Amar Pandit , CFA , CFP

This post builds upon my previous post headlined “The Only Free Lunch in Finance” and attempts to shed some light on yet another critical aspect of risk. There is an assumption in financial theory that people will generally take less risk than more. This explains why many investors prefer fixed deposits or bonds over stocks. But I have often marvelled at how many people fall for the pitch of portfolio management schemes (often referred to as PMS in the financial services world or separately managed accounts as they are known globally) and individual stock ownership. This is because in both these cases you take on more risk (which people don’t like in general) and in all likelihood pay more taxes (which also people are not fond of).

Why does this happen?

The simple answer is that most people do not know how to assess risk. Sellers know this very well. They know investors only look at the performance and do not dig deeper into how this performance was achieved. Thus, there is a mad rush to flash performance (no matter how this was achieved).

From the second half of 2020, portfolio management schemes were aggressively sold, and many portfolio managers were touting their superior performance as compared to mutual funds. The pitch was mutual funds are for retail investors and portfolio management schemes are for high-net-worth investors. There were fancy names given to these portfolios to attract deep pocketed investors. Many even fell for this.

On the other hand, online retail stock trading platforms were going crazy encouraging retail investors to buy and sell stocks (trade). It didn’t make a difference to them (the online stock trading platforms) that trading was injurious to investor financial health and overall well-being. Crypto trading platforms were not to be left behind either. But who cares when everyone is making money? Investors don’t care either as long as money is being made.

How many people ask or are curious to know how the return was made?

Was this made by superior stock selection or by concentrating in a few stocks/sectors (called as overweighting) – by taking in more risk?

Most people are made to believe that these returns are achieved by superior stock selection. Thus, everyone ignores the truth until the bear arrives.

Take a simple look at the performance of portfolio management schemes now. They are disastrous because the point is that many had taken more risk to boost their performance. In short, many were on steroids. There was one who just had five stocks in its portfolio, but most have around 15-18 stocks. Though I have always believed that the only benchmark that matters is yours (based on your personal financial goals) and not some random one, I need to highlight (a point that you would know) here that a 15 stock portfolio can never be compared to a 50 stock or 500 stock benchmark.

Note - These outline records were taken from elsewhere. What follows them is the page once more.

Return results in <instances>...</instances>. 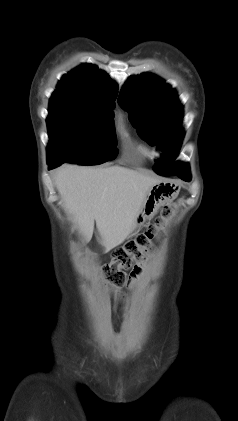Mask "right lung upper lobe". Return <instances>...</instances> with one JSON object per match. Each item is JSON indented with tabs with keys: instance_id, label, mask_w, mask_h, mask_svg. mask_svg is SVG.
<instances>
[{
	"instance_id": "right-lung-upper-lobe-1",
	"label": "right lung upper lobe",
	"mask_w": 238,
	"mask_h": 421,
	"mask_svg": "<svg viewBox=\"0 0 238 421\" xmlns=\"http://www.w3.org/2000/svg\"><path fill=\"white\" fill-rule=\"evenodd\" d=\"M117 93L118 86L108 74L95 65L82 64L61 78L52 96L115 105Z\"/></svg>"
}]
</instances>
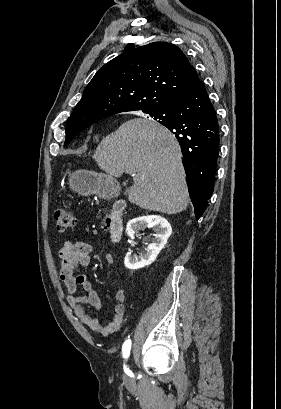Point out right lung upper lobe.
Listing matches in <instances>:
<instances>
[{
	"label": "right lung upper lobe",
	"mask_w": 281,
	"mask_h": 409,
	"mask_svg": "<svg viewBox=\"0 0 281 409\" xmlns=\"http://www.w3.org/2000/svg\"><path fill=\"white\" fill-rule=\"evenodd\" d=\"M200 82L184 53L170 43L131 48L95 74L66 127L90 126L121 112L161 109L191 93Z\"/></svg>",
	"instance_id": "cb5924a9"
}]
</instances>
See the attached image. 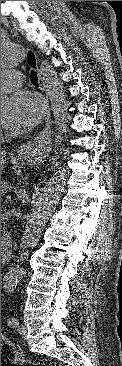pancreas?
I'll return each mask as SVG.
<instances>
[{"instance_id": "pancreas-1", "label": "pancreas", "mask_w": 122, "mask_h": 366, "mask_svg": "<svg viewBox=\"0 0 122 366\" xmlns=\"http://www.w3.org/2000/svg\"><path fill=\"white\" fill-rule=\"evenodd\" d=\"M8 189H9V183L1 182V196H3Z\"/></svg>"}]
</instances>
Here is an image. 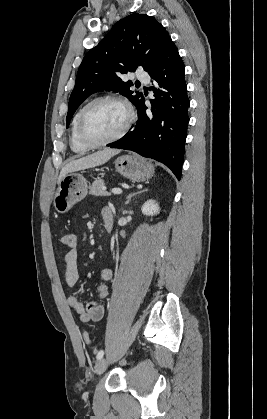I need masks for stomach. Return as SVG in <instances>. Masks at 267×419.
I'll use <instances>...</instances> for the list:
<instances>
[{
	"mask_svg": "<svg viewBox=\"0 0 267 419\" xmlns=\"http://www.w3.org/2000/svg\"><path fill=\"white\" fill-rule=\"evenodd\" d=\"M115 168L125 178L133 182H143L150 179L154 167L146 159L136 155H124L115 160ZM87 181L77 172L67 173L59 182L55 192L53 205L60 213L68 212L74 204L81 201L87 194Z\"/></svg>",
	"mask_w": 267,
	"mask_h": 419,
	"instance_id": "stomach-1",
	"label": "stomach"
}]
</instances>
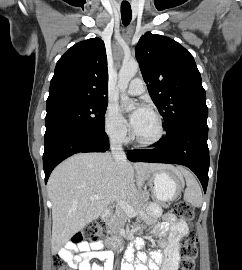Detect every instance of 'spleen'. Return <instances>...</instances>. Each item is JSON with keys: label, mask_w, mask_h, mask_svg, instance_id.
<instances>
[{"label": "spleen", "mask_w": 242, "mask_h": 270, "mask_svg": "<svg viewBox=\"0 0 242 270\" xmlns=\"http://www.w3.org/2000/svg\"><path fill=\"white\" fill-rule=\"evenodd\" d=\"M180 171L185 177L187 186L184 192V200L195 207H200L202 205V192L199 184L189 171L185 169H180Z\"/></svg>", "instance_id": "obj_1"}]
</instances>
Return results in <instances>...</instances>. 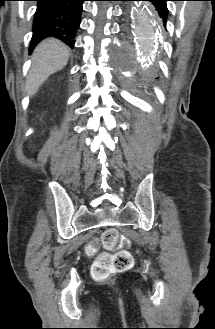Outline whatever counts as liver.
Masks as SVG:
<instances>
[{
	"label": "liver",
	"instance_id": "liver-1",
	"mask_svg": "<svg viewBox=\"0 0 215 329\" xmlns=\"http://www.w3.org/2000/svg\"><path fill=\"white\" fill-rule=\"evenodd\" d=\"M70 49L61 41L48 38L42 41L32 55V66L27 76L26 90L35 95L40 86L68 62Z\"/></svg>",
	"mask_w": 215,
	"mask_h": 329
}]
</instances>
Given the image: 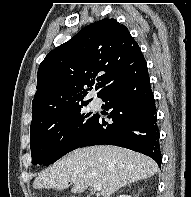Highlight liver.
I'll list each match as a JSON object with an SVG mask.
<instances>
[{
    "label": "liver",
    "mask_w": 191,
    "mask_h": 197,
    "mask_svg": "<svg viewBox=\"0 0 191 197\" xmlns=\"http://www.w3.org/2000/svg\"><path fill=\"white\" fill-rule=\"evenodd\" d=\"M158 171L150 157L126 148L99 145L76 149L43 170L34 180L35 189H66L81 193L88 186L102 184L103 197H110L119 188L150 178Z\"/></svg>",
    "instance_id": "1"
}]
</instances>
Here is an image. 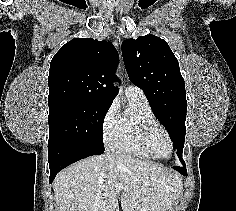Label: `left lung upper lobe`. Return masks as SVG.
<instances>
[{"label": "left lung upper lobe", "instance_id": "obj_1", "mask_svg": "<svg viewBox=\"0 0 236 211\" xmlns=\"http://www.w3.org/2000/svg\"><path fill=\"white\" fill-rule=\"evenodd\" d=\"M122 54L130 80L141 88L156 118L165 126L182 164L187 101L179 63L165 40L146 35L126 39Z\"/></svg>", "mask_w": 236, "mask_h": 211}]
</instances>
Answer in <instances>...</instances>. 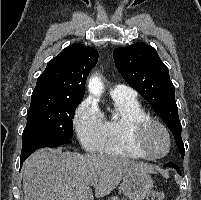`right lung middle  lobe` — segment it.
I'll return each mask as SVG.
<instances>
[{
	"instance_id": "1",
	"label": "right lung middle lobe",
	"mask_w": 201,
	"mask_h": 200,
	"mask_svg": "<svg viewBox=\"0 0 201 200\" xmlns=\"http://www.w3.org/2000/svg\"><path fill=\"white\" fill-rule=\"evenodd\" d=\"M80 99L55 97L46 94H32L27 112V124L22 137L46 135L71 139L74 113Z\"/></svg>"
}]
</instances>
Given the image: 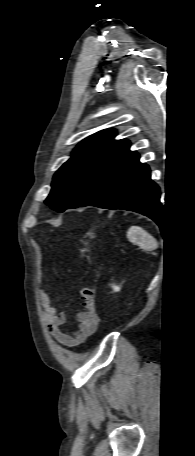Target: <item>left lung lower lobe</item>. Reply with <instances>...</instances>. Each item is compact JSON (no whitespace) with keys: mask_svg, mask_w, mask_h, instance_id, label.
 Returning a JSON list of instances; mask_svg holds the SVG:
<instances>
[{"mask_svg":"<svg viewBox=\"0 0 195 456\" xmlns=\"http://www.w3.org/2000/svg\"><path fill=\"white\" fill-rule=\"evenodd\" d=\"M134 211L157 221L161 211L160 188L151 180L150 169L139 154L128 151L98 191L80 207Z\"/></svg>","mask_w":195,"mask_h":456,"instance_id":"obj_1","label":"left lung lower lobe"}]
</instances>
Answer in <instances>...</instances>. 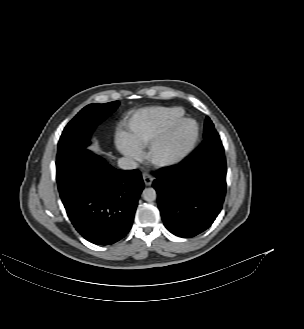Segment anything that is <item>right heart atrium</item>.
Masks as SVG:
<instances>
[{
    "label": "right heart atrium",
    "instance_id": "right-heart-atrium-1",
    "mask_svg": "<svg viewBox=\"0 0 304 329\" xmlns=\"http://www.w3.org/2000/svg\"><path fill=\"white\" fill-rule=\"evenodd\" d=\"M116 143L118 149L125 155L131 157L134 160L142 159V150L135 143L131 135L123 130H119L116 134Z\"/></svg>",
    "mask_w": 304,
    "mask_h": 329
}]
</instances>
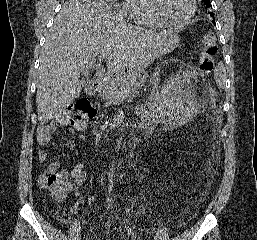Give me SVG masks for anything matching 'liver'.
Instances as JSON below:
<instances>
[{
  "label": "liver",
  "instance_id": "6515ba94",
  "mask_svg": "<svg viewBox=\"0 0 257 240\" xmlns=\"http://www.w3.org/2000/svg\"><path fill=\"white\" fill-rule=\"evenodd\" d=\"M165 33L119 19L104 0H67L40 55L36 94L39 119L56 116L79 96L80 72L92 68L98 56L107 54L108 74L119 75L142 58Z\"/></svg>",
  "mask_w": 257,
  "mask_h": 240
}]
</instances>
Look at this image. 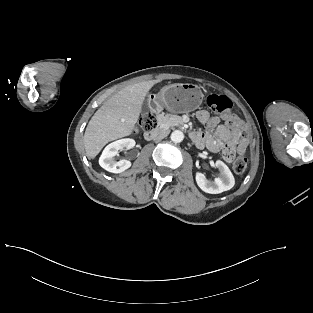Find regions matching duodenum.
<instances>
[{
	"instance_id": "obj_1",
	"label": "duodenum",
	"mask_w": 313,
	"mask_h": 313,
	"mask_svg": "<svg viewBox=\"0 0 313 313\" xmlns=\"http://www.w3.org/2000/svg\"><path fill=\"white\" fill-rule=\"evenodd\" d=\"M158 130H151L145 133V138L147 140L155 139L158 136Z\"/></svg>"
}]
</instances>
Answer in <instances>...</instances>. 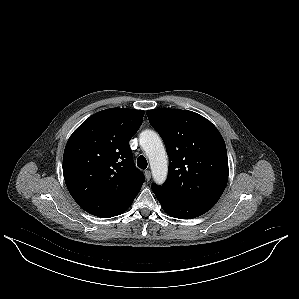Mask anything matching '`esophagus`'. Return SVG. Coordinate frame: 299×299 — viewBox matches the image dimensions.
<instances>
[{"instance_id":"obj_1","label":"esophagus","mask_w":299,"mask_h":299,"mask_svg":"<svg viewBox=\"0 0 299 299\" xmlns=\"http://www.w3.org/2000/svg\"><path fill=\"white\" fill-rule=\"evenodd\" d=\"M144 175H145L146 180L149 181L151 178V172L149 170H145Z\"/></svg>"}]
</instances>
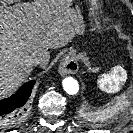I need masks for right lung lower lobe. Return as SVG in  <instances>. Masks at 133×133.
<instances>
[{
	"label": "right lung lower lobe",
	"mask_w": 133,
	"mask_h": 133,
	"mask_svg": "<svg viewBox=\"0 0 133 133\" xmlns=\"http://www.w3.org/2000/svg\"><path fill=\"white\" fill-rule=\"evenodd\" d=\"M35 81H29L9 98L0 100V122L14 125L19 122L28 106V99L31 95Z\"/></svg>",
	"instance_id": "1"
}]
</instances>
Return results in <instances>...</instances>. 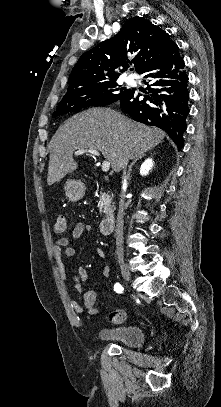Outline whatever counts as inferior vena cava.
<instances>
[{
  "instance_id": "602c4592",
  "label": "inferior vena cava",
  "mask_w": 221,
  "mask_h": 407,
  "mask_svg": "<svg viewBox=\"0 0 221 407\" xmlns=\"http://www.w3.org/2000/svg\"><path fill=\"white\" fill-rule=\"evenodd\" d=\"M126 164L123 165V179L124 182L126 181V171H125ZM123 196V192L121 197ZM115 237H116V253L118 257V261L122 263L124 261V253H123V201L121 200L119 203V210L116 219V230H115Z\"/></svg>"
}]
</instances>
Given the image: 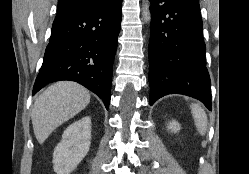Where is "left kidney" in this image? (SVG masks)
Segmentation results:
<instances>
[{"mask_svg": "<svg viewBox=\"0 0 249 174\" xmlns=\"http://www.w3.org/2000/svg\"><path fill=\"white\" fill-rule=\"evenodd\" d=\"M167 127H168V130H171V132H174V133L180 130V124L175 120H172L171 122H169Z\"/></svg>", "mask_w": 249, "mask_h": 174, "instance_id": "left-kidney-1", "label": "left kidney"}]
</instances>
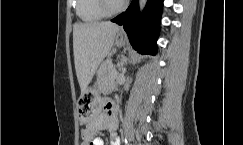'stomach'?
Instances as JSON below:
<instances>
[{
	"mask_svg": "<svg viewBox=\"0 0 243 145\" xmlns=\"http://www.w3.org/2000/svg\"><path fill=\"white\" fill-rule=\"evenodd\" d=\"M115 43L118 46H122L125 43V39L121 34H118L115 38ZM97 85L95 84L93 88H88L78 97V110L80 115V120L83 122L90 121L94 116H97L100 111L99 106L103 103V98L101 94H97Z\"/></svg>",
	"mask_w": 243,
	"mask_h": 145,
	"instance_id": "0dacf381",
	"label": "stomach"
}]
</instances>
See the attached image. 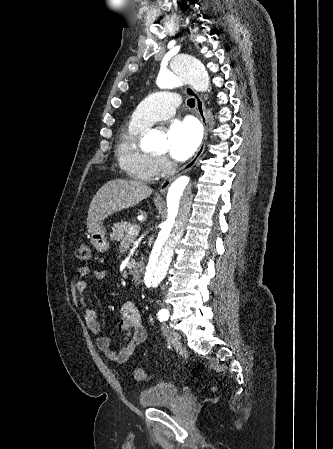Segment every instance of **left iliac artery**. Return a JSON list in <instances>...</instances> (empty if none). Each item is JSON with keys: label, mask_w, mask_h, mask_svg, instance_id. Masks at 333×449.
<instances>
[{"label": "left iliac artery", "mask_w": 333, "mask_h": 449, "mask_svg": "<svg viewBox=\"0 0 333 449\" xmlns=\"http://www.w3.org/2000/svg\"><path fill=\"white\" fill-rule=\"evenodd\" d=\"M168 317H169V312H168V310H166V309H161V310L158 312V319H159L160 322H163V321L167 320Z\"/></svg>", "instance_id": "obj_1"}]
</instances>
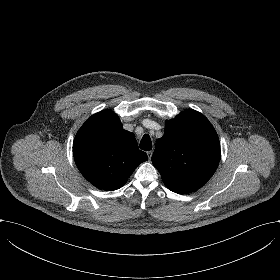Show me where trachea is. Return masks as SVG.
<instances>
[{
	"instance_id": "1",
	"label": "trachea",
	"mask_w": 280,
	"mask_h": 280,
	"mask_svg": "<svg viewBox=\"0 0 280 280\" xmlns=\"http://www.w3.org/2000/svg\"><path fill=\"white\" fill-rule=\"evenodd\" d=\"M140 148L142 150H151L152 149V142H151V139H150V136L145 134L142 139H141V142H140Z\"/></svg>"
}]
</instances>
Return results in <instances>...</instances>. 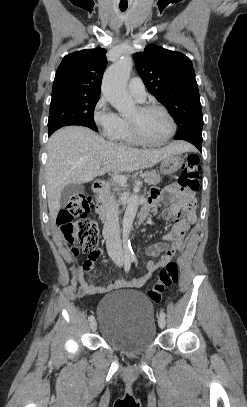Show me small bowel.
Here are the masks:
<instances>
[{"mask_svg": "<svg viewBox=\"0 0 247 407\" xmlns=\"http://www.w3.org/2000/svg\"><path fill=\"white\" fill-rule=\"evenodd\" d=\"M161 200H169L171 202L170 206L163 210V216L166 219L174 220L175 223L173 232L170 235L165 236L161 242L148 247L147 254L156 259L151 260L148 263V273L146 276L140 279H126L121 277L119 280L109 282L107 285H101L93 281L85 280V272H94V263L102 252L101 250H98L94 255L87 256L78 268L77 277L80 282L78 294L80 296L86 294L106 293L121 287H139L149 279L156 269L164 267L181 252L186 234L188 233L190 226L195 222L193 198L189 193L182 192L177 185L173 184L166 187L164 190L153 189L151 191L148 199L150 204ZM181 211H184L185 215H181Z\"/></svg>", "mask_w": 247, "mask_h": 407, "instance_id": "c3829d8e", "label": "small bowel"}]
</instances>
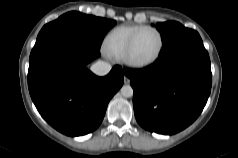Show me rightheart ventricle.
Segmentation results:
<instances>
[{
    "mask_svg": "<svg viewBox=\"0 0 238 158\" xmlns=\"http://www.w3.org/2000/svg\"><path fill=\"white\" fill-rule=\"evenodd\" d=\"M143 25H122L111 30L104 39V51L113 57L123 58L127 45L133 36Z\"/></svg>",
    "mask_w": 238,
    "mask_h": 158,
    "instance_id": "right-heart-ventricle-1",
    "label": "right heart ventricle"
}]
</instances>
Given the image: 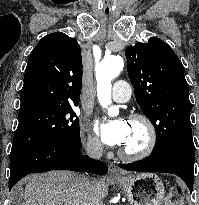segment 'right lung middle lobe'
Instances as JSON below:
<instances>
[{
	"label": "right lung middle lobe",
	"instance_id": "right-lung-middle-lobe-1",
	"mask_svg": "<svg viewBox=\"0 0 199 205\" xmlns=\"http://www.w3.org/2000/svg\"><path fill=\"white\" fill-rule=\"evenodd\" d=\"M72 107L73 104L42 105L19 111L10 157L50 143L79 146V119Z\"/></svg>",
	"mask_w": 199,
	"mask_h": 205
}]
</instances>
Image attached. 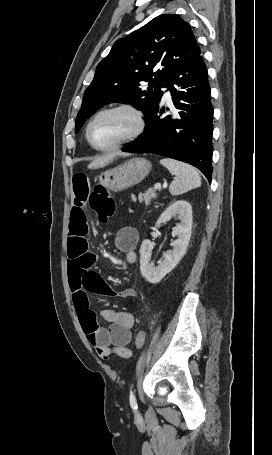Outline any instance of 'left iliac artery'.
Wrapping results in <instances>:
<instances>
[{"mask_svg": "<svg viewBox=\"0 0 272 455\" xmlns=\"http://www.w3.org/2000/svg\"><path fill=\"white\" fill-rule=\"evenodd\" d=\"M129 401H130V405H131L132 409L137 410V402H136V398H135V395L133 394V392L130 393Z\"/></svg>", "mask_w": 272, "mask_h": 455, "instance_id": "44dca946", "label": "left iliac artery"}]
</instances>
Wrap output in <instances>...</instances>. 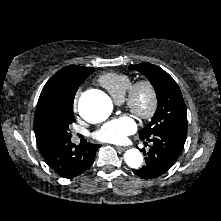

So how should investors assess risk?

The following questions (not an entire list) are key from a risk assessment (and I am keeping the questions simple) perspective:

  1. Was the return achieved by concentrating in a few stocks/stocks or by building a diversified portfolio?
  2. Was any leverage used to achieve this performance?
  3. Was this performance delivered with the help of micro-cap or small-cap riskier stocks?
  4. Was this plain luck? This one is a very difficult one to assess but consistency of performance across market cycles helps to determine this.
  5. Do they tout a star manager? There is a lot of believable bullshit in this space because there are some very smart people who know the right words to use. Listening to some of them might make you even believe that he knows his shit, but the reality is that we live in an extremely uncertain, complex and fast changing world. The truth is no one knows the future. NO ONE. Period.

The only way to succeed in investing is by making as few mistakes as possible (easier said than done). This doesn’t mean one should take risk but as Howard Marks wrote, we should understand risk, recognize when it’s high and finally control it.

How do we recognize risk when it is higher?

The above 5 questions are a good starting point but let me explain this with the help of a term failure points and the popular children’s game “Chinese Whispers.”. In this game, players form a line, and the first player comes up with a message and whispers it into the ears of the second player. The second player then whispers into the ears of the third player and the whispering into the next player’s ears continues till the last person is reached. In most cases, the message that the last person comes up with is very different from the one the first player had whispered. This is because as the number of players increase so do the failure points in communication.

Similarly, in a portfolio, the fewer the number of stocks, the higher the points of failure because each stock is far more consequential to the performance of the portfolio.

Let’s take the case of Netflix, which has been the best performer of the last decade 2010-2020. In April 2022 though, the stock fell by 36% in a day and was down by 63% Year to Date (YTD). 3 Days back, there was news of Netflix firing another 300 people after having fired 150 employees earlier. The stock is down almost 70% YTD. If this is the case with the best performer of the last decade, what do you think can happen to other individual stocks?

Thus, I repeat this again – the fewer the stocks in your portfolio, the higher the points of failure. And you set yourself up for failure (by taking in a lot more risk than you can handle) the moment you make this decision. A bear market just proves it.


P.S. There is also the concept of risk adjusted return – compensating people adequately for the risk taken but I have left that out of this post to cover some other time (will do a separate post on this).